Just What is So Surprising

The degree of “surprise” generated by a policy decision—such as no longer honoring the creator code—is, of course, entirely subjective. Long-time Mac users will tend to be surprised by this new behavior and therefore disappointed by it. Switchers from Windows will be more likely to embrace it. Personally, I was infuriated every time I had to wait for Photoshop to launch after double-clicking an image that I realized too late had been edited in Photoshop. I always found association hijacking to be a “surprise” and I gleefully welcome its demise. Moreover, relying on file extensions makes the Mac a better citizen of our connected world as file extensions undeniably represent a de facto industry standard for application association.

Now if only Apple would accept the de facto industry standard behaviors for the Home, End, Page Up and Page Down keys…


  1. Ultimately, the “creator” in “creator code” became a complete misnomer as it really came to mean “modifier”. In other words, whenever a program saved a file it invariably and often quite inappropriately overwrote the creator code with its own code. Thus the “creator code” actually referred to the program that most recently wrote to the file rather than the file’s original creator. 

  2. In the pre-OS-X “classic” era, creator and type codes could be seen and/or edited only with a developer tool called ResEdit. Modern Mac users can see them with some command-line utilities like xattr and hfsdebug. These are considered “expert” or “power user” utilities. 

  3. The first Mac OS X, tragically named Cheetah (aka 10.0), introduced a mildly more resource-intensive but much clearer potential replacement for the creator code: bundle identifiers. Every app on Mac OS X has a reverse-DNS-style identifier (such as com.apple.iTunes) which uniquely identifies each application in a human-readable way. Furthermore, Mac OS X Tiger (aka 10.4) introduced a file system feature that could supplant the original type codes: Uniform Type Identifiers (UTIs) which uniquely identify each kind of file in a human-readable way. Alas for those who hoped these would replace creator and type codes in situ, no version of Mac OS X, including Snow Leopard, has used them when deciding with what application a particular file should open. 

  4. Not quite so cryptic, of course, as the still-lingering convention that file extensions should consist of only three characters, even though all modern file systems support longer extensions. Fortunately, this convention is waning and more modern programs (especially those on the Mac) have embraced longer, more descriptive extensions. 

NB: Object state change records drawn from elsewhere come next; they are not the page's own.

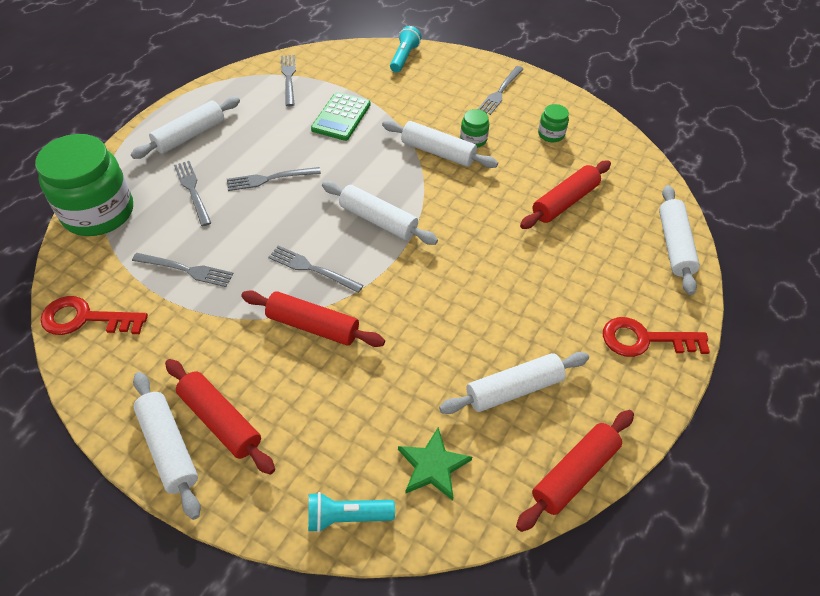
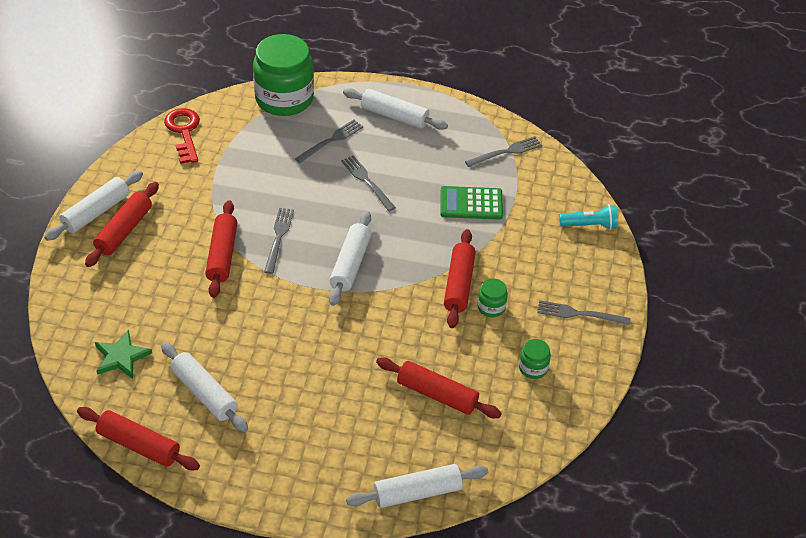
camera: 70 degrees right, 5 degrees down
grey fork [132,253,234,287] -> none
turquoise flashlight [308,492,395,533] -> none
white rolling pin [382,120,498,168] -> red rolling pin [444,229,476,328]
red key [603,317,710,357] -> none

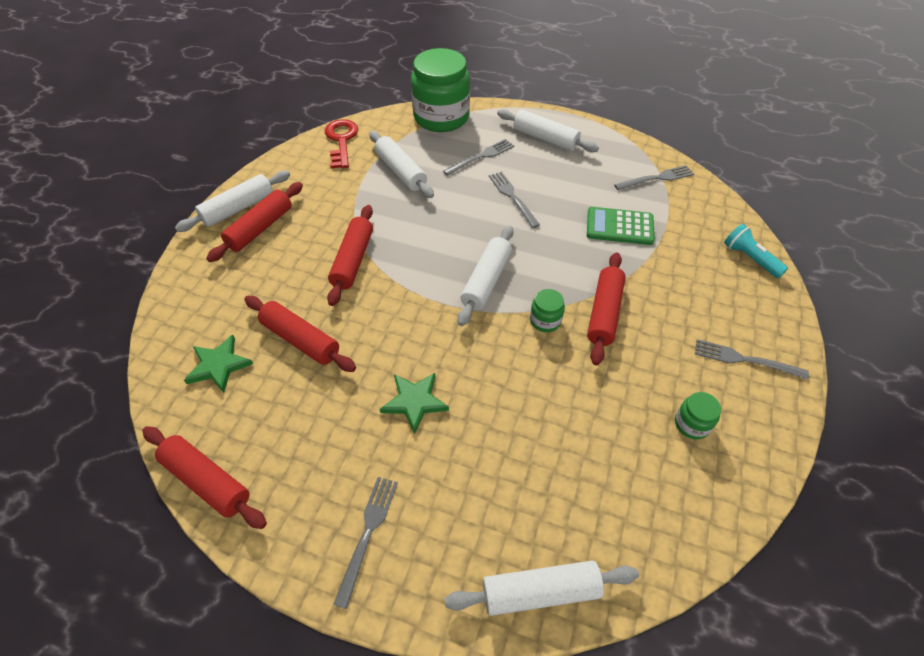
camera: 10 degrees right, 5 degrees up
white rolling pin [161,342,248,432] -> white rolling pin moved to [369,131,434,198]
grey fork [264,208,294,274] -> grey fork moved to [333,477,398,609]
red rolling pin [376,357,502,418] -> red rolling pin moved to [244,296,356,372]
green jar [477,279,508,317] -> green jar moved to [530,289,565,332]
turquoise flashlight [559,204,618,230] -> turquoise flashlight turned 135 degrees counterclockwise [724,224,788,278]
none -> green star [380,373,449,434]

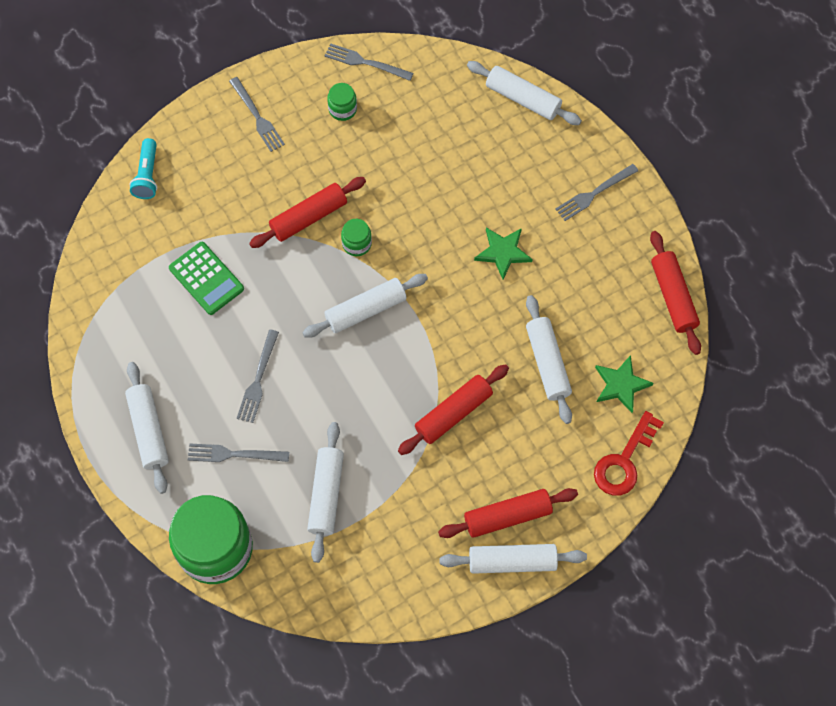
camera: 140 degrees left, 15 degrees up
red rolling pin [244,296,356,372] -> white rolling pin [526,295,572,424]
red key [325,119,358,168] -> red key moved to [594,411,664,496]
grey fork [614,165,694,190] -> grey fork moved to [325,43,413,81]

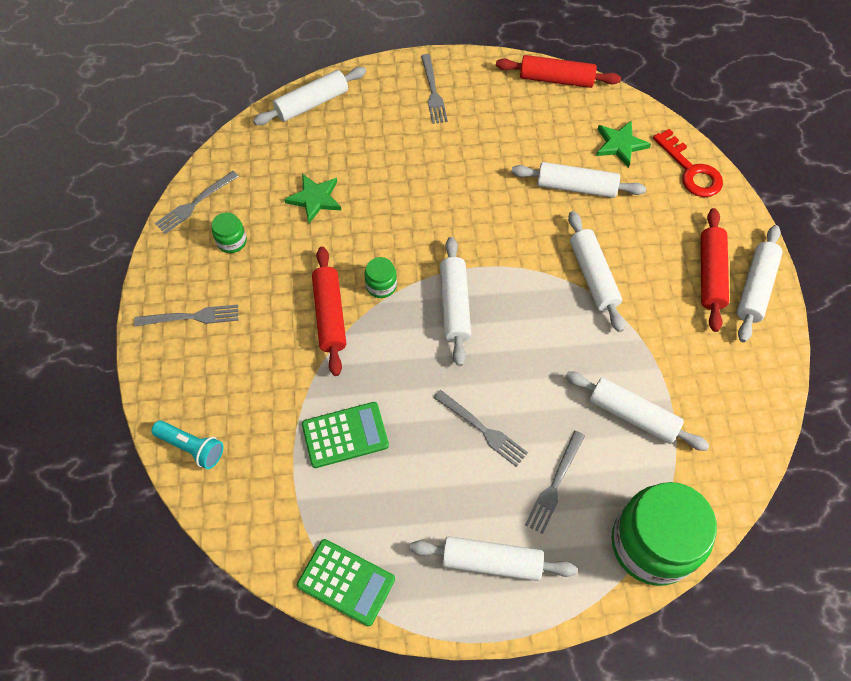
camera: 65 degrees left, 5 degrees down
red rolling pin [398,364,509,455] -> white rolling pin [568,211,625,332]
green star [474,228,533,279] -> green star moved to [284,174,341,223]
none -> green calculator [297,539,395,626]

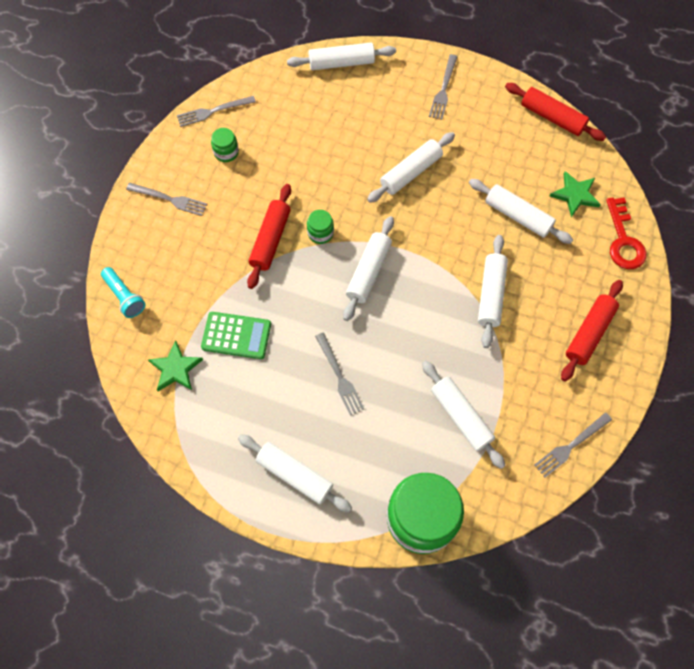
camera: 25 degrees right, 5 degrees up
green star [284,174,341,223] -> green star moved to [148,340,203,391]
green calculator [297,539,395,626] -> none
grey fork [525,431,585,534] -> grey fork moved to [535,412,612,477]
white rolling pin [737,225,782,342] -> white rolling pin moved to [367,132,455,203]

  5. In Windows, the visibility of file extensions is a system-wide setting that is stupidly turned off by default. Every “power user” I know turns it on almost immediately. On a Mac, the visibility of file extensions is set on a per-file basis. Extensions are generally visible by default, though individual programs may stupidly default to hidden extensions when saving new files. Leopard’s preview icons smartly display either the extension or an equivalent file type at the bottom of the icon, even if the extension is not visible.